◆ **Exercise aim**
Retype the whole listing below precisely.

◆ **Extracted entries**
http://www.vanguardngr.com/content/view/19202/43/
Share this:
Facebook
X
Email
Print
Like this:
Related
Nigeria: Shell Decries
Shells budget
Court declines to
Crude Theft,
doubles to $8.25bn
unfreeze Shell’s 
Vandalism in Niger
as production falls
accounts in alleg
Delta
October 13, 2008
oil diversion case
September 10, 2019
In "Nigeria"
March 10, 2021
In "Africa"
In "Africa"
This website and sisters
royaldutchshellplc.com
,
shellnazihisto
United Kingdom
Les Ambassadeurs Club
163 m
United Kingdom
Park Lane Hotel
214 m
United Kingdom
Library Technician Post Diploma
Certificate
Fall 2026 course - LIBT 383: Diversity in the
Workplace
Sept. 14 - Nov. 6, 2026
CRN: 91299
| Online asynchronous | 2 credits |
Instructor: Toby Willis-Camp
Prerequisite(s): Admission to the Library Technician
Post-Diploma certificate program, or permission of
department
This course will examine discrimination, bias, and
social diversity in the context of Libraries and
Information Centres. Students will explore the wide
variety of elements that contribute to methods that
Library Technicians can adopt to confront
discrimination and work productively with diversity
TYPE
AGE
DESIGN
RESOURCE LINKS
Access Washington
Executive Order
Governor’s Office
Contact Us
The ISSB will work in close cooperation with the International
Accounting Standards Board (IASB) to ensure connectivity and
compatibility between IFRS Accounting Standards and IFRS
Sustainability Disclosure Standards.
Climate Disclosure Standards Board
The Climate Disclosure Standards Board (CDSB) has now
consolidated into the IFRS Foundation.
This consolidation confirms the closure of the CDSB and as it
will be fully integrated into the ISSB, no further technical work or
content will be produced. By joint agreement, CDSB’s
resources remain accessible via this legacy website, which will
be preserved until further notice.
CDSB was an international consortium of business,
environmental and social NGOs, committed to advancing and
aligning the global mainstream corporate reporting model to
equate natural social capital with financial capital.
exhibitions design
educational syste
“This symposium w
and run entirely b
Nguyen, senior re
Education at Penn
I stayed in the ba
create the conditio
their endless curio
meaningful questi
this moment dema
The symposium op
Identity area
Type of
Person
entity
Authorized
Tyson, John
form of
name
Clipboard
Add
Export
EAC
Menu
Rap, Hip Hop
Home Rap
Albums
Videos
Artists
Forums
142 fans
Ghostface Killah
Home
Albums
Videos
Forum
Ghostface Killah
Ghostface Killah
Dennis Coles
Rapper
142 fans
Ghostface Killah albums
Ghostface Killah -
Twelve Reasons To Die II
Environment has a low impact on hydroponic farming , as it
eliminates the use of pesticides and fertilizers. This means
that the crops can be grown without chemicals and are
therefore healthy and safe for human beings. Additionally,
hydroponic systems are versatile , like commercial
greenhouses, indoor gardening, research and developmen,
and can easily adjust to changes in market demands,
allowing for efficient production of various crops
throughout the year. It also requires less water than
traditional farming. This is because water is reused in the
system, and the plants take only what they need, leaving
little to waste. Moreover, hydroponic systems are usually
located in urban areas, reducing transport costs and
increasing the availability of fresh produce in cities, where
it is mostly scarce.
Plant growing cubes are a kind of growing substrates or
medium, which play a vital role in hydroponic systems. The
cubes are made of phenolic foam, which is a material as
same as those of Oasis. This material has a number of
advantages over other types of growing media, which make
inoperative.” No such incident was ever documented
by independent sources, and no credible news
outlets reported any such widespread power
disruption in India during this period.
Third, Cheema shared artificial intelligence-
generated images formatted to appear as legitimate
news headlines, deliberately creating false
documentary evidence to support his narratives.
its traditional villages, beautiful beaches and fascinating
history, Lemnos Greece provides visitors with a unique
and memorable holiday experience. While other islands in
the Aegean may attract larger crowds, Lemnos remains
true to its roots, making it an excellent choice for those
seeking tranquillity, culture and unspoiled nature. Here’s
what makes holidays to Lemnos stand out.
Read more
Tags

◆ **Output for this task**
http://www.vanguardngr.com/content/view/19202/43/
Share this:
Facebook
X
Email
Print
Like this:
Related
Nigeria: Shell Decries
Shells budget
Court declines to
Crude Theft,
doubles to $8.25bn
unfreeze Shell’s 
Vandalism in Niger
as production falls
accounts in alleg
Delta
October 13, 2008
oil diversion case
September 10, 2019
In "Nigeria"
March 10, 2021
In "Africa"
In "Africa"
This website and sisters
royaldutchshellplc.com
,
shellnazihisto
United Kingdom
Les Ambassadeurs Club
163 m
United Kingdom
Park Lane Hotel
214 m
United Kingdom
Library Technician Post Diploma
Certificate
Fall 2026 course - LIBT 383: Diversity in the
Workplace
Sept. 14 - Nov. 6, 2026
CRN: 91299
| Online asynchronous | 2 credits |
Instructor: Toby Willis-Camp
Prerequisite(s): Admission to the Library Technician
Post-Diploma certificate program, or permission of
department
This course will examine discrimination, bias, and
social diversity in the context of Libraries and
Information Centres. Students will explore the wide
variety of elements that contribute to methods that
Library Technicians can adopt to confront
discrimination and work productively with diversity
TYPE
AGE
DESIGN
RESOURCE LINKS
Access Washington
Executive Order
Governor’s Office
Contact Us
The ISSB will work in close cooperation with the International
Accounting Standards Board (IASB) to ensure connectivity and
compatibility between IFRS Accounting Standards and IFRS
Sustainability Disclosure Standards.
Climate Disclosure Standards Board
The Climate Disclosure Standards Board (CDSB) has now
consolidated into the IFRS Foundation.
This consolidation confirms the closure of the CDSB and as it
will be fully integrated into the ISSB, no further technical work or
content will be produced. By joint agreement, CDSB’s
resources remain accessible via this legacy website, which will
be preserved until further notice.
CDSB was an international consortium of business,
environmental and social NGOs, committed to advancing and
aligning the global mainstream corporate reporting model to
equate natural social capital with financial capital.
exhibitions design
educational syste
“This symposium w
and run entirely b
Nguyen, senior re
Education at Penn
I stayed in the ba
create the conditio
their endless curio
meaningful questi
this moment dema
The symposium op
Identity area
Type of
Person
entity
Authorized
Tyson, John
form of
name
Clipboard
Add
Export
EAC
Menu
Rap, Hip Hop
Home Rap
Albums
Videos
Artists
Forums
142 fans
Ghostface Killah
Home
Albums
Videos
Forum
Ghostface Killah
Ghostface Killah
Dennis Coles
Rapper
142 fans
Ghostface Killah albums
Ghostface Killah -
Twelve Reasons To Die II
Environment has a low impact on hydroponic farming , as it
eliminates the use of pesticides and fertilizers. This means
that the crops can be grown without chemicals and are
therefore healthy and safe for human beings. Additionally,
hydroponic systems are versatile , like commercial
greenhouses, indoor gardening, research and developmen,
and can easily adjust to changes in market demands,
allowing for efficient production of various crops
throughout the year. It also requires less water than
traditional farming. This is because water is reused in the
system, and the plants take only what they need, leaving
little to waste. Moreover, hydroponic systems are usually
located in urban areas, reducing transport costs and
increasing the availability of fresh produce in cities, where
it is mostly scarce.
Plant growing cubes are a kind of growing substrates or
medium, which play a vital role in hydroponic systems. The
cubes are made of phenolic foam, which is a material as
same as those of Oasis. This material has a number of
advantages over other types of growing media, which make
inoperative.” No such incident was ever documented
by independent sources, and no credible news
outlets reported any such widespread power
disruption in India during this period.
Third, Cheema shared artificial intelligence-
generated images formatted to appear as legitimate
news headlines, deliberately creating false
documentary evidence to support his narratives.
its traditional villages, beautiful beaches and fascinating
history, Lemnos Greece provides visitors with a unique
and memorable holiday experience. While other islands in
the Aegean may attract larger crowds, Lemnos remains
true to its roots, making it an excellent choice for those
seeking tranquillity, culture and unspoiled nature. Here’s
what makes holidays to Lemnos stand out.
Read more
Tags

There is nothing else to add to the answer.